Hi,
I am using the following function to check the progress of a job executed on the cloud.
def check_study_status(study: Job):
""""""
status = study.status.status
while True:
status_info = study.status
print('\t# ------------------ #')
print(f'\t# pending runs: {status_info.runs_pending}')
print(f'\t# running runs: {status_info.runs_running}')
print(f'\t# failed runs: {status_info.runs_failed}')
print(f'\t# completed runs: {status_info.runs_completed}')
if status in [
JobStatusEnum.pre_processing, JobStatusEnum.running, JobStatusEnum.created,
JobStatusEnum.unknown
]:
time.sleep(15)
study.refresh()
status = status_info.status
else:
# study is finished
time.sleep(2)
break
Previously it was working ok. But today, it returns the following message:
Traceback (most recent call last):
File ~\AppData\Local\anaconda3\lib\site-packages\spyder_kernels\py3compat.py:356 in compat_exec
exec(code, globals, locals)
File c:\users\arr18sep\desktop\pollination\marl_cloud.py:860
check_study_status(study=study)
File ~\Desktop\pollination\herp\pollination_interact.py:136 in check_study_status
study.refresh()
File ~\AppData\Local\anaconda3\lib\site-packages\pollination_streamlit\interactors.py:95 in refresh
self._fetch_runs()
File ~\AppData\Local\anaconda3\lib\site-packages\pollination_streamlit\interactors.py:88 in _fetch_runs
self._runs = self.run_api.get_runs(self.owner, self.project, self.id)
File ~\AppData\Local\anaconda3\lib\site-packages\pollination_streamlit\api\runs.py:22 in get_runs
return self._run_results_request(owner, project, job_id)
File ~\AppData\Local\anaconda3\lib\site-packages\pollination_streamlit\api\runs.py:10 in _run_results_request
res = self.client.get(
File ~\AppData\Local\anaconda3\lib\site-packages\pollination_streamlit\api\client.py:82 in get
res.raise_for_status()
File ~\AppData\Local\anaconda3\lib\site-packages\requests\models.py:1021 in raise_for_status
raise HTTPError(http_error_msg, response=self)

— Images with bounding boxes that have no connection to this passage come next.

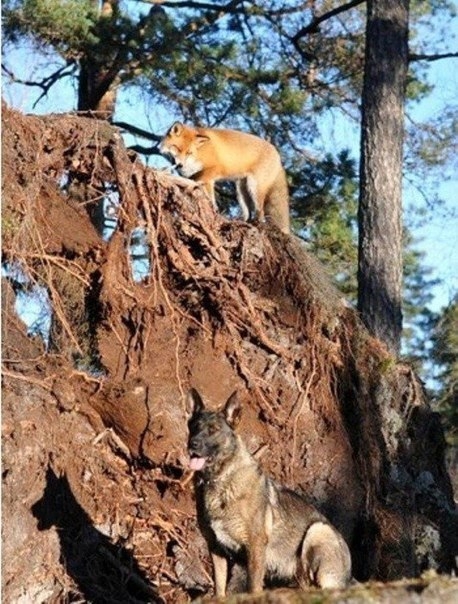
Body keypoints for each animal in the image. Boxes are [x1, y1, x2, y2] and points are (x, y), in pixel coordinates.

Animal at [159, 121, 292, 235]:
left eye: (188, 153)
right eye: (176, 148)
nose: (180, 165)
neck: (199, 152)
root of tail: (278, 155)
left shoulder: (215, 168)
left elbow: (197, 182)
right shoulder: (207, 181)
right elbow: (208, 198)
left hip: (254, 188)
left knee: (261, 212)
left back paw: (258, 224)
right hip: (241, 191)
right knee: (249, 212)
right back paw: (244, 223)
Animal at [186, 390, 350, 596]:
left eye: (213, 430)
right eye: (194, 427)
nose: (193, 444)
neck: (220, 479)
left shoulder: (255, 546)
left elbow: (253, 587)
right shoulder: (216, 549)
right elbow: (220, 588)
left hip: (318, 530)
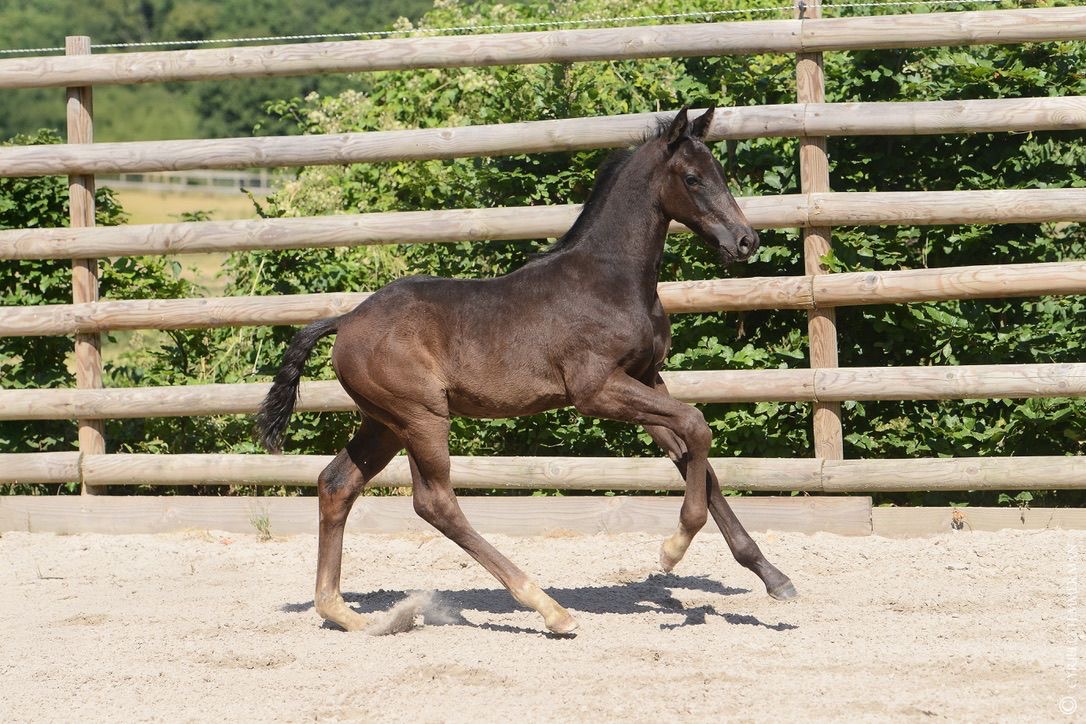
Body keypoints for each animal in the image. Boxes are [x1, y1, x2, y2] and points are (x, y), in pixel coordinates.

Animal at [257, 107, 797, 635]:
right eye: (692, 178)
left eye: (719, 173)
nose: (745, 241)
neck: (612, 279)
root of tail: (347, 320)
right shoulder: (597, 390)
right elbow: (697, 425)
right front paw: (672, 548)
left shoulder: (646, 379)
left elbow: (694, 460)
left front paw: (774, 577)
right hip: (421, 417)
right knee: (434, 503)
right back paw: (548, 608)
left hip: (385, 423)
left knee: (336, 484)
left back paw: (346, 613)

HTTPError: 500 Server Error: Internal Server Error for url: https://api.pollination.cloud/projects/centipede-llc/seventh_tst/results?job_id=55ece200-dbed-466f-a889-0051d4feaadb&page=1
I have seen this before, but it was unusual. Now it does not even let me download the first of a series of jobs to submit. The models are uploaded, but apparently, after the first run of the function, it loses communication with the server and does not receive any further response.
Thanks for your help!
I have tried several times, even after receiving your response. The issue persists. The first batch of models is uploaded, but then the check study status function runs only once. The output freezes for more than a minute, and the same error is returned again. I have tried different IDEs, refreshing the API token and changing the project folder. Nothing seems to work.
This is the output just before the HTTP error:
It freezes there for more than a minute, and finally, the Error 500 is returned. This is definitely a communication error, as I can access my account and see the models uploaded and the jobs completed.

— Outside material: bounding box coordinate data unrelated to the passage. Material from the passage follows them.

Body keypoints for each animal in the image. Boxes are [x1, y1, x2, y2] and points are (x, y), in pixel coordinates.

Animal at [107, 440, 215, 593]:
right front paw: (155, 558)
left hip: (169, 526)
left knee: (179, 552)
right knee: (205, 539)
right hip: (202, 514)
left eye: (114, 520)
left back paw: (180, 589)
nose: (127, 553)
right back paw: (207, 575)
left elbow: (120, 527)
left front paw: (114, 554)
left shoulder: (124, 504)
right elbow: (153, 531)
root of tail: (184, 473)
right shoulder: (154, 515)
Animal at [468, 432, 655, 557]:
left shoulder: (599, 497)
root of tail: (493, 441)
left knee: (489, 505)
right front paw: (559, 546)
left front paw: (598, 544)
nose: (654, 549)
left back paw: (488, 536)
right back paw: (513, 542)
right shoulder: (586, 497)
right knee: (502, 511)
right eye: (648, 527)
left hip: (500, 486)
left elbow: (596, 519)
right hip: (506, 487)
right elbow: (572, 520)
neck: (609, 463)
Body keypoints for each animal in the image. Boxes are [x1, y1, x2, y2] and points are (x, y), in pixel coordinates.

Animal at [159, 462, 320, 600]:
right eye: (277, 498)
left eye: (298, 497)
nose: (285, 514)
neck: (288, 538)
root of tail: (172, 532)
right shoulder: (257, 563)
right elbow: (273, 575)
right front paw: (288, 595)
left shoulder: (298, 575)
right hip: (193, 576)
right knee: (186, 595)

@serpoag - I updated the code under the other topic and tried running it a couple of times. Everything works as expected. Can you give it a try and let me know if it also works for you? Thanks.
Running perfectly as usual. Thanks! I tried with both the old code and the new one, both working fine. I guess it was a temporal issue from the server side. Did you find any possible cause?
Excellent! Yes. It was a misconfiguration on our end that affected a few internal calls. They were being timed out, so you would get a 500 response. This issue should not happen again. The other problem you faced before was because of the infrastructure unavailability which is out of our control. We have workflows in place that makes a recovery from those instances quickly but it can take a few seconds. The new check that I put in the code should keep your script running until the automated fix kicks in.